Of the records that follow, copy only the lines from the line containing "table_cell [541, 437, 716, 697]" to the line containing "table_cell [893, 163, 1068, 207]", both included, exactly as written.

## [Listed records]

————————

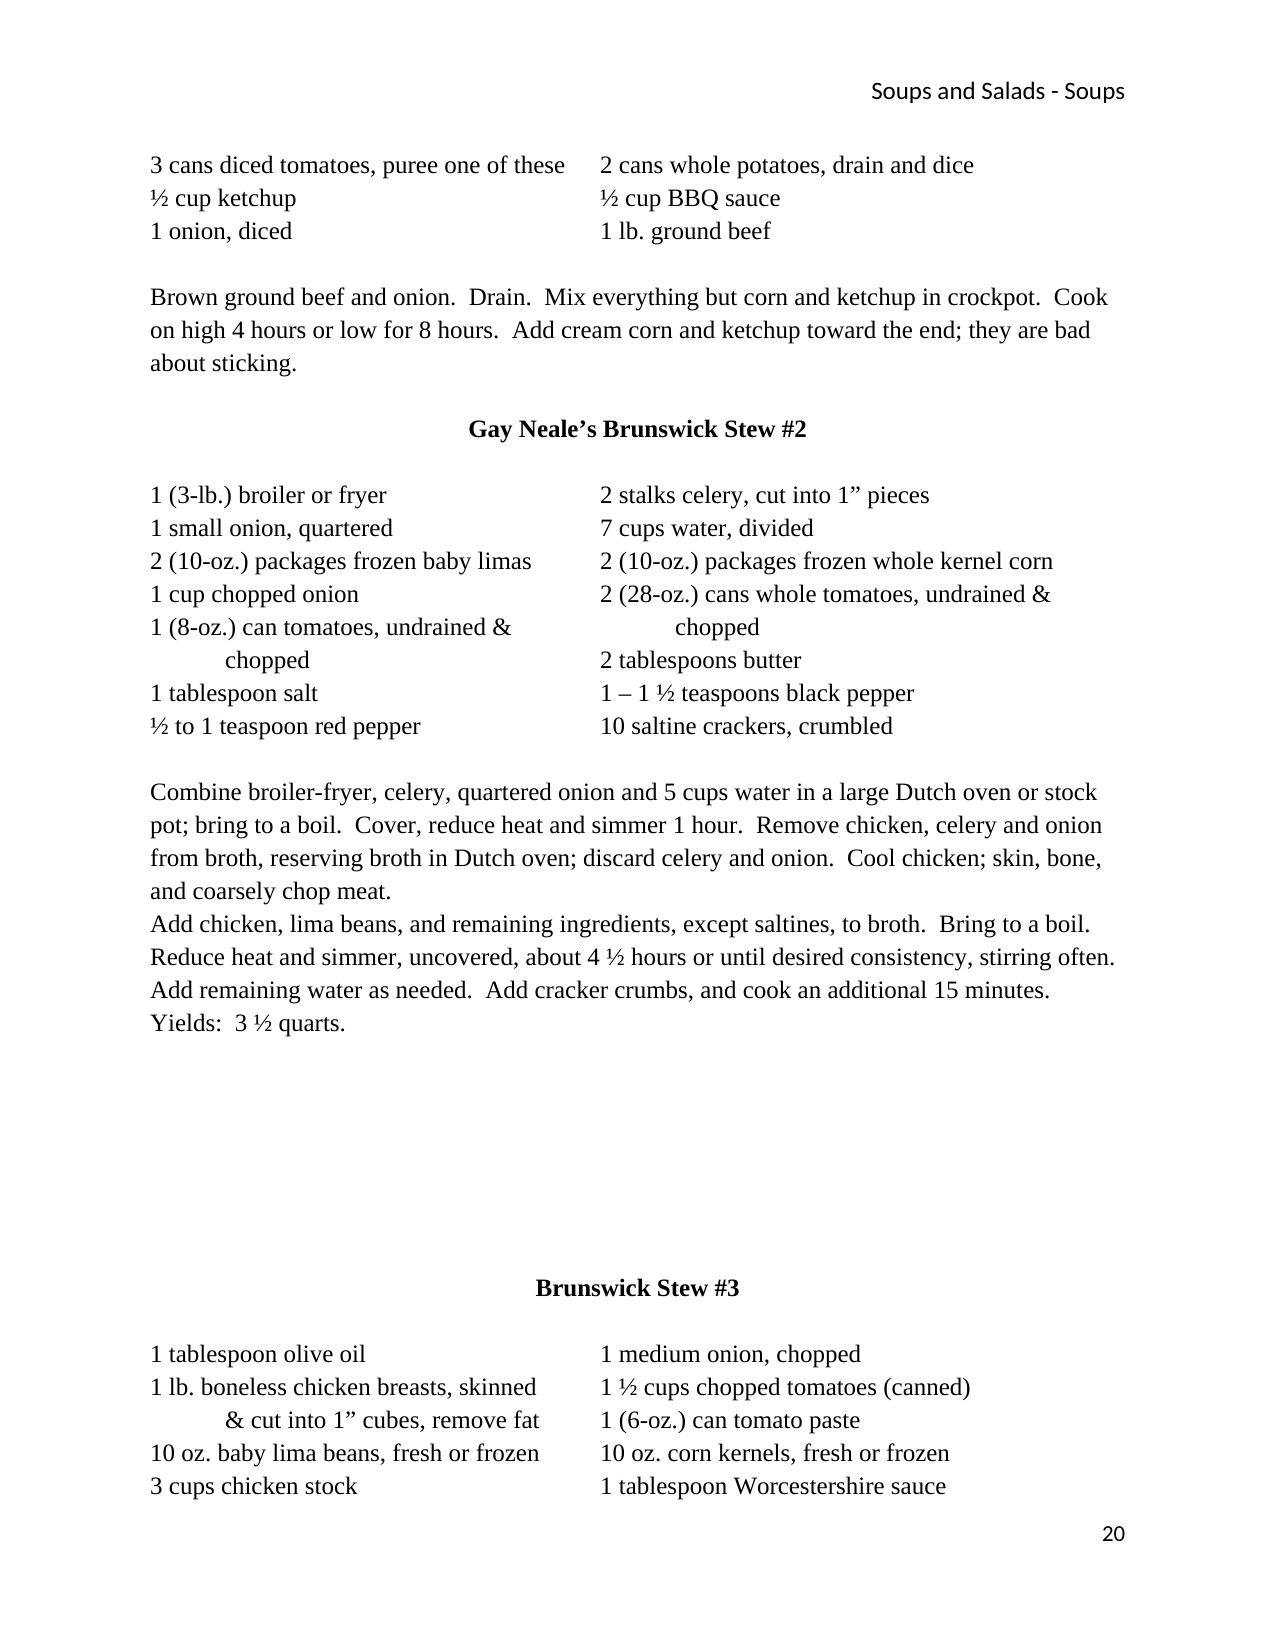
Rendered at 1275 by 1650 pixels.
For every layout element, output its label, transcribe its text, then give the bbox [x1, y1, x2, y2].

————————

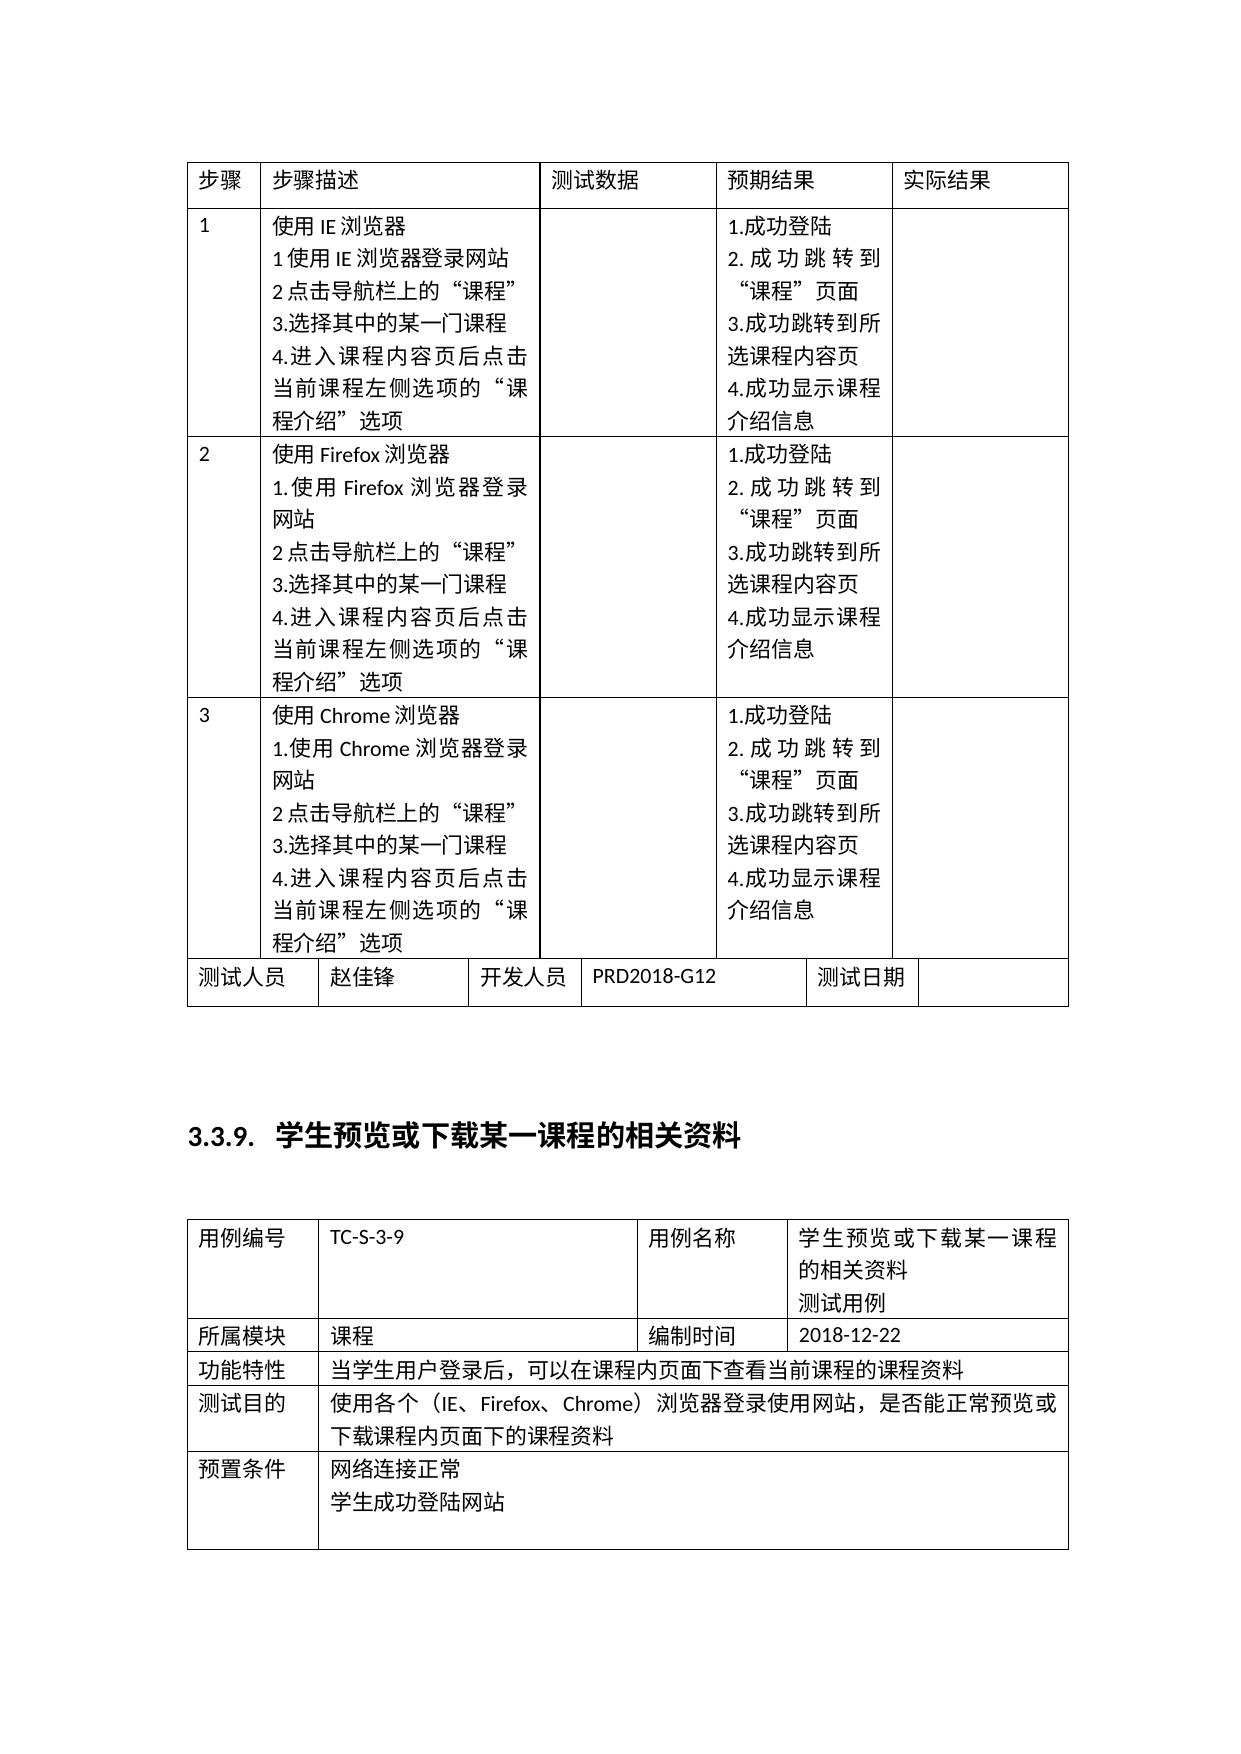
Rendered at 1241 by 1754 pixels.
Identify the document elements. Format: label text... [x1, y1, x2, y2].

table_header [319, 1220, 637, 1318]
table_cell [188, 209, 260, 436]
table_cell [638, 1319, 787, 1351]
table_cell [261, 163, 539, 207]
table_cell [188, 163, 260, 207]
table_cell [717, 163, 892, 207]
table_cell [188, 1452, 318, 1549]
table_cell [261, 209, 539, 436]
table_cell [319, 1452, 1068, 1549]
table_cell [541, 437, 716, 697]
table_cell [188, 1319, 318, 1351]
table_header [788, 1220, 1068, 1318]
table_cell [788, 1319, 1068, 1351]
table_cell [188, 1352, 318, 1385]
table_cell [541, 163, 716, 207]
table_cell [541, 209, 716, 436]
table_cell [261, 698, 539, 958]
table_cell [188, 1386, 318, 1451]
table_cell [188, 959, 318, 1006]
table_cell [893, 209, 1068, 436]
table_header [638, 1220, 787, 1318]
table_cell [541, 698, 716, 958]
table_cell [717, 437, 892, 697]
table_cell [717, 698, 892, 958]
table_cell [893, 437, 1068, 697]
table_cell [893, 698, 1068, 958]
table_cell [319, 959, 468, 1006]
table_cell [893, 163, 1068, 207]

————————

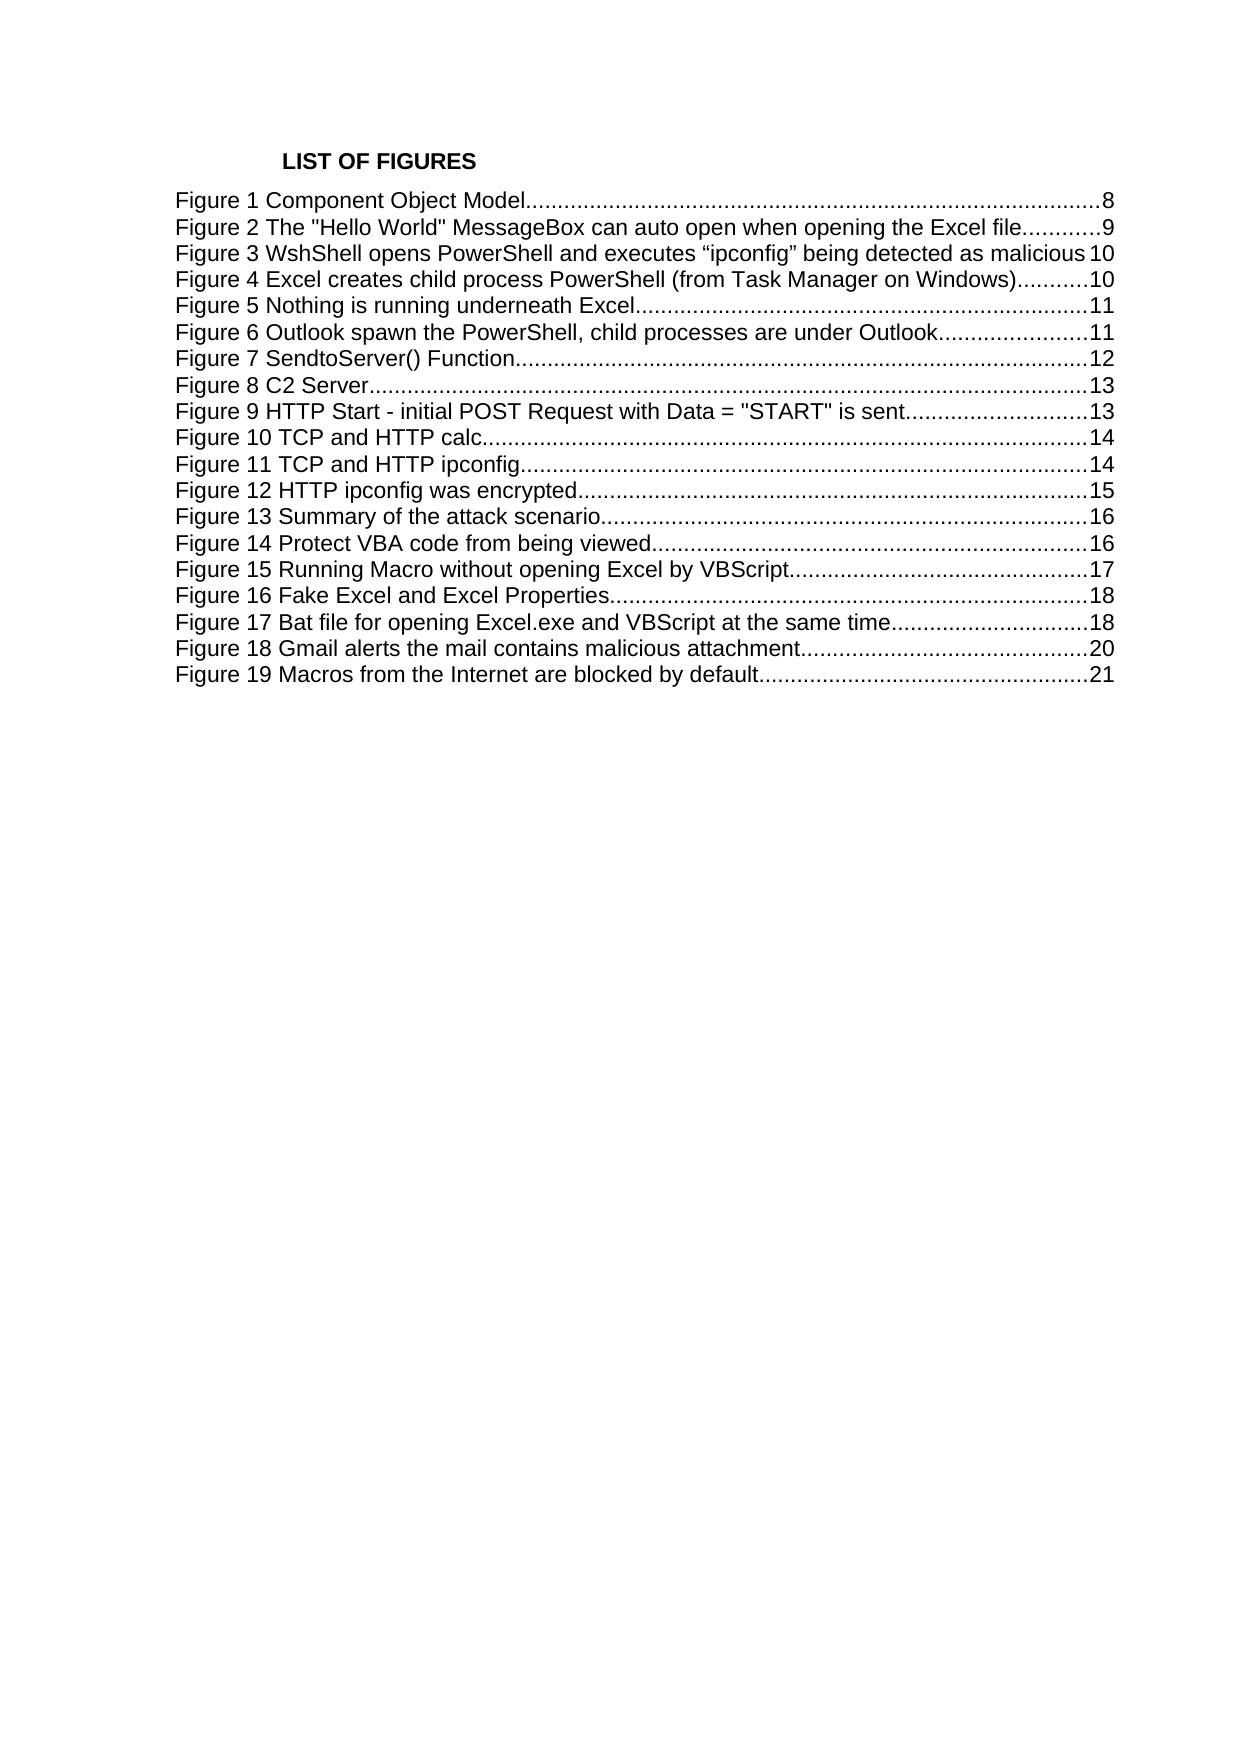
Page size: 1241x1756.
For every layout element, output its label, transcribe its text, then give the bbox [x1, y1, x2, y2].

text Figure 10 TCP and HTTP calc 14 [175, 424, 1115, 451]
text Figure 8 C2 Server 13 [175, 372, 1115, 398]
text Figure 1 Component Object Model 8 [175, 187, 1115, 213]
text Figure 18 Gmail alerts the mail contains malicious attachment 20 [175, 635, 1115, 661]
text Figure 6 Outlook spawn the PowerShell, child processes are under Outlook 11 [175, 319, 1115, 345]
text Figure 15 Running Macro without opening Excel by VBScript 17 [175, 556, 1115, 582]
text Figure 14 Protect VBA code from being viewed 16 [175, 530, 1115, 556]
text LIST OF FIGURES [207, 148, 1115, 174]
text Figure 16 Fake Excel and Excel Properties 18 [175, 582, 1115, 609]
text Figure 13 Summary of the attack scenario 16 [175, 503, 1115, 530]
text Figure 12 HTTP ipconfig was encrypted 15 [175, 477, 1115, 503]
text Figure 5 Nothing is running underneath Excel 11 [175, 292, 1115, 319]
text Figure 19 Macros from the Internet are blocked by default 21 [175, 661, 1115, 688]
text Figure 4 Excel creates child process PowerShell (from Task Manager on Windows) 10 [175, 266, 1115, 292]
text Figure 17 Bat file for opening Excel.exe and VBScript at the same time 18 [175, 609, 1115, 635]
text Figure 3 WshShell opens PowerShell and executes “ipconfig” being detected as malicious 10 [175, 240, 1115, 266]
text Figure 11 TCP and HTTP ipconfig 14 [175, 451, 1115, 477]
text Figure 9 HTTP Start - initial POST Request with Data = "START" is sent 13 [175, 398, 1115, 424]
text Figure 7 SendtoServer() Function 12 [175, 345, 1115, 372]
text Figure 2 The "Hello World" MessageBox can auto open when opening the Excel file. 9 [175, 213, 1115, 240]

————————

## [Problem solution]
table_cell [541, 437, 716, 697]
table_cell [188, 1319, 318, 1351]
table_header [788, 1220, 1068, 1318]
table_cell [788, 1319, 1068, 1351]
table_cell [188, 1352, 318, 1385]
table_cell [541, 163, 716, 207]
table_cell [541, 209, 716, 436]
table_cell [261, 698, 539, 958]
table_cell [188, 1386, 318, 1451]
table_cell [188, 959, 318, 1006]
table_cell [893, 209, 1068, 436]
table_header [638, 1220, 787, 1318]
table_cell [541, 698, 716, 958]
table_cell [717, 437, 892, 697]
table_cell [717, 698, 892, 958]
table_cell [893, 437, 1068, 697]
table_cell [893, 698, 1068, 958]
table_cell [319, 959, 468, 1006]
table_cell [893, 163, 1068, 207]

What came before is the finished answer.